Cusick et al. performed a retrospective review of 170 distal biceps ruptures treated using a cortical button in conjunction with an interference screw to evaluate for possible complications. They noted a failure rate of 1.2% with 2 patients requiring a repeat operation. The authors concluded that the use of a cortical suspensory fixation device in conjunction with an interference screw is an effective method of repairing a distal biceps rupture, with a low early rate
of failure.
Abrams. et al. performed a cadaveric study to evaluate radial nerve motor branch anatomy within the forearm. The authors looked at 20 normal fresh cadaver arms and noted that the innervation order from proximal to distal (based on mean shortest branch lengths) was brachioradialis, ECRL, supinator, ECRB, EDC, ECU, EDQ, APL, EPL, EPB, and lastly EIP. They also noted that the mean distances from a point 100 mm proximal to the lateral epicondyle to the muscle measured along the shortest nerve branch ranged from 97.2 mm for the brachioradialis to 299.8 mm for the EIP.

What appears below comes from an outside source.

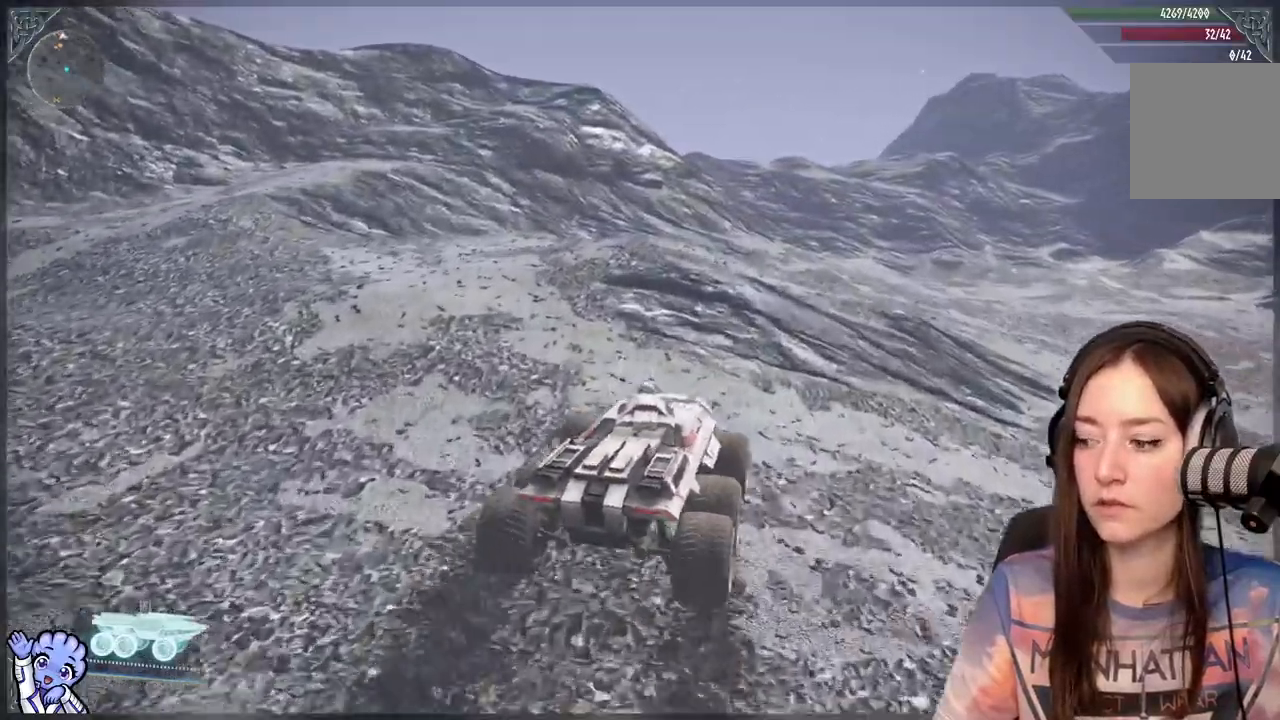
{"buttons": [], "left_stick": "up", "right_stick": "center", "events": []}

Figures A through C are T2-weighted axial and coronal MRI cuts that show a complete distal biceps tendon rupture off the radial tuberosity with proximal retraction of the tendon.
Incorrect Answers:
Answer 1: While an injury to the LABC is the most common sensory nerve complication, injury to the ulnar nerve (interosseous muscles) is a relatively rare motor nerve complications (< 0.1%) during distal biceps tendon repair. Answer 2 and 4: Injury to the SRN is the 2nd most common sensory nerve complication after an injury to the LABC.
Answer 5: While an injury to the LABC is the most common sensory nerve complication, injury to the AIN nerve (FPL) is a relatively rare motor nerve complications (< 0.1%) during distal biceps tendon repair.